| Task prompt |
Continue the ZFS monitoring guide from where it stops.

┌─ Passage given

ZFS Monitoring Dashboard

Iker · September 22, 2021

Overview:

I started using ZFS a little while ago, but the lack of zfs-related information in the GUI really bothers me, however, my Unraid is mainly monitored from Grafana; so I started to look for monitoring solutions, but… found nothing that work consistently good in Unraid.

This is a guide for users of ZFS Plugin who want to monitor their ZFS pools using Grafana & Prometheus & zfs_exporter. The only purpose of this is to some nice dashboard with the general stats of the pools (ARC stats not included, possible with Telegraf if you like).

Requirements:

Unraid <= 6.9.2

Grafana

Basic Knowledge o PromQL

Install zfs_exporter

There is a limitation on what properties you could monitor with Telegraf on Linux, that means, no health status, zdev or dataset or volume info, snapshots, size of the pools, datasets, etc.; here is where zfs_exporter comes into play, it's a ZFS Prometheus exporter, single executable written in go that plays nice with Unraid.

Download from the releases page the Linux x64 version, place it in a directory, preferably in one of your pools :

https://github.com/pdf/zfs_exporter
zfs_exporter-2.2.1.linux-amd64.tar.gz
tar -xf zfs_exporter-2.2.1.linux-amd64.tar.gz -C /ssdnvme/scripts

In User Scripts plugins, create a new script named zfs_exporter, the script contents is:

#!/bin/bash
echo "/ssdnvme/scripts/zfs_exporter --properties.dataset-filesystem="available,logicalused,quota,referenced,used,usedbydataset,written" --collector.dataset-snapshot --properties.dataset-snapshot="logicalused,referenced,used,written" --exclude=^ssdnvme/dockerfiles/"  | at NOW -M > /dev/null 2>&1

Configure the scripts to be executed At Startup of Array, and you're done; the location of my Docker Folder is "/ssdnvme/dockerfiles" and it creates a lot of snapshots, you can exclude those paths with the "--exclude" parameter.

If everything is ok, you should be able to access "http://YOURUNRAIDIP:9134/metrics" and see something like this

image.png.7a618aadb5be745801d5265d8499a9e2.png

If you are unable to access, check if zfs_exporter is running ("ps aux | grep zfs_exporter")

Install Prometheus & Configure

From the Community Applications install Prometheus Docker, modify "prometheus.yml" to collect metrics from "YOURUNRAIDIP:9134"

└─
┌─ Extracted material

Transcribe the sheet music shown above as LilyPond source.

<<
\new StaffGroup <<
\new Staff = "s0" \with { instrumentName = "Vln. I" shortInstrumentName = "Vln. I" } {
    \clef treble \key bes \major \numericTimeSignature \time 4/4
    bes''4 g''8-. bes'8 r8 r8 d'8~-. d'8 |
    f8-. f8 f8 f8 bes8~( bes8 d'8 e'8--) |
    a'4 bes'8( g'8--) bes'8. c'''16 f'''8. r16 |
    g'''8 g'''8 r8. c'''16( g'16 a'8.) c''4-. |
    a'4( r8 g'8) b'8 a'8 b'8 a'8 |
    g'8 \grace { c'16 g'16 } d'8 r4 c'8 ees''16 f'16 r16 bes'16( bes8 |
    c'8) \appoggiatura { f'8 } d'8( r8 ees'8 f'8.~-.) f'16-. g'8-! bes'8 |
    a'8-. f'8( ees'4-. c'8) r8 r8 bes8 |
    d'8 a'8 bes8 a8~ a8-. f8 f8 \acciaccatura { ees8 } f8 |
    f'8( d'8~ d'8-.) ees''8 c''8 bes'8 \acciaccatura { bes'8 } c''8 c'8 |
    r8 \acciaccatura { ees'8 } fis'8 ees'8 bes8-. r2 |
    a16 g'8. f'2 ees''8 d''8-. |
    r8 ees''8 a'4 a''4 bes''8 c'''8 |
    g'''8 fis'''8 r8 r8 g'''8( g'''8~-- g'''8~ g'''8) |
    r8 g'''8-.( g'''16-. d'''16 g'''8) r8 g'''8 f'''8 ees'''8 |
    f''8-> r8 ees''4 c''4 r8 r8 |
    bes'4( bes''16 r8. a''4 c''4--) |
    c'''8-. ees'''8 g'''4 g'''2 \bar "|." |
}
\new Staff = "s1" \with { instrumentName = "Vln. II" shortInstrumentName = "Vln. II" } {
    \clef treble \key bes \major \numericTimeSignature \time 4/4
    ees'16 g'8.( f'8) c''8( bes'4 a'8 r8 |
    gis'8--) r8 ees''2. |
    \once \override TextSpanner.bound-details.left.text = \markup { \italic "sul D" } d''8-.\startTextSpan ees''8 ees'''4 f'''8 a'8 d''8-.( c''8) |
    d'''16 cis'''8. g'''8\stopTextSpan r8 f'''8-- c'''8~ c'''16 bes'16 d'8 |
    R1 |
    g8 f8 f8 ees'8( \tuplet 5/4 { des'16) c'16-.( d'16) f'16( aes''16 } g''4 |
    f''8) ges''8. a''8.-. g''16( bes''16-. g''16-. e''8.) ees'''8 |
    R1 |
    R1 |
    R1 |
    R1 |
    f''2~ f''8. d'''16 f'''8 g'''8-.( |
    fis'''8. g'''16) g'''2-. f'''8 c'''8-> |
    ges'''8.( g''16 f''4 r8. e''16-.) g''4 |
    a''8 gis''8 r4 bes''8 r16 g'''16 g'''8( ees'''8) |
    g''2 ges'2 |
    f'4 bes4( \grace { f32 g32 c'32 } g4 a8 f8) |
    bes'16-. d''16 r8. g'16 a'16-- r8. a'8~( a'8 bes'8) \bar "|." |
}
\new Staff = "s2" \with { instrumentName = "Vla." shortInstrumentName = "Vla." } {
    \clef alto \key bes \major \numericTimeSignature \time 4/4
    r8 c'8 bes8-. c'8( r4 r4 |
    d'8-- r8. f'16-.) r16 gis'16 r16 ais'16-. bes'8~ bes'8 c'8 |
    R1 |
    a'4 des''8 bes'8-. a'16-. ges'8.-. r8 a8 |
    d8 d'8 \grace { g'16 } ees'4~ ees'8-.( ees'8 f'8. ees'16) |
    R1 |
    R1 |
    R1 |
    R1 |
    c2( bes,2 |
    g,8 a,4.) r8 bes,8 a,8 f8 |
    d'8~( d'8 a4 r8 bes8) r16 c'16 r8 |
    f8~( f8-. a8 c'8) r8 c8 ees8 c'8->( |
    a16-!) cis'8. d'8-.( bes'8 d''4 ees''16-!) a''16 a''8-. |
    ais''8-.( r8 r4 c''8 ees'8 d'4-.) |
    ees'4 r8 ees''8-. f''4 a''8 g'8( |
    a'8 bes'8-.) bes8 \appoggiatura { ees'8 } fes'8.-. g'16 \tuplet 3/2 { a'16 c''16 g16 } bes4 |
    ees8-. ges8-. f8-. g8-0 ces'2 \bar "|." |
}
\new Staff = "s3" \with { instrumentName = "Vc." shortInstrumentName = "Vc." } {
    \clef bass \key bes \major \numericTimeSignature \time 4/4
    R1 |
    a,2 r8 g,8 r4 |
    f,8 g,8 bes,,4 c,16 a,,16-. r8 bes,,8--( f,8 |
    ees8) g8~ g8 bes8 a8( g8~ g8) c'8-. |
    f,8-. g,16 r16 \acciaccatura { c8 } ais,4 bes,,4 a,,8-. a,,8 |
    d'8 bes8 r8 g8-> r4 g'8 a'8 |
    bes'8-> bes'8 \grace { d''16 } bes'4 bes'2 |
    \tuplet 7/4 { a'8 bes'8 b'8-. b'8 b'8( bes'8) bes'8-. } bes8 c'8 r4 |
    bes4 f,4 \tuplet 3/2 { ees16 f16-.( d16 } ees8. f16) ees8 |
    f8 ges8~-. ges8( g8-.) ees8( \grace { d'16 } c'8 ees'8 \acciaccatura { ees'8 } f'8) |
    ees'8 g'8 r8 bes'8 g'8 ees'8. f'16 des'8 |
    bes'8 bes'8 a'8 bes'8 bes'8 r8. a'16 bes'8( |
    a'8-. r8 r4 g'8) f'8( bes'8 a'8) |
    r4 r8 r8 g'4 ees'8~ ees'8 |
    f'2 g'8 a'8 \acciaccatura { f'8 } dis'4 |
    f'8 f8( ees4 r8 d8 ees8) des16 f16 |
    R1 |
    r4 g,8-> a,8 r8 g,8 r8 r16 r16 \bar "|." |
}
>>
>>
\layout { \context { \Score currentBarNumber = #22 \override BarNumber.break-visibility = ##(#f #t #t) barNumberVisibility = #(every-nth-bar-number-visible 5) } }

└─

| Written response |
image.png.b1cdcb382cc25c5993f13f4aeda36b31.png

image.png.98644e353f47e4ea0a8f87873a3184b8.png

Restart Prometheus, if everything went ok you should be able to test some expressions

image.png.a2e017a62c9299587cd5680ceb99ad57.png

Create a Dashboard

With Grafana the process is very straightforward, add the Prometheus source, and start work the panels to your preference; example:

Final Words

I don't expect this configuration to be necessary in the near future for Unraid, however is useful for me. Unraid 6.10 comes with ZFS 2.1 at least, which includes zfs_influxdb (https://openzfs.github.io/openzfs-docs/man/8/zpool_influxdb.8.html), making the process of exporting the metrics much easier.

Hope it helps some ZFS users in the Unraid community, let me know if you have any questions or are having any issues getting this up and running.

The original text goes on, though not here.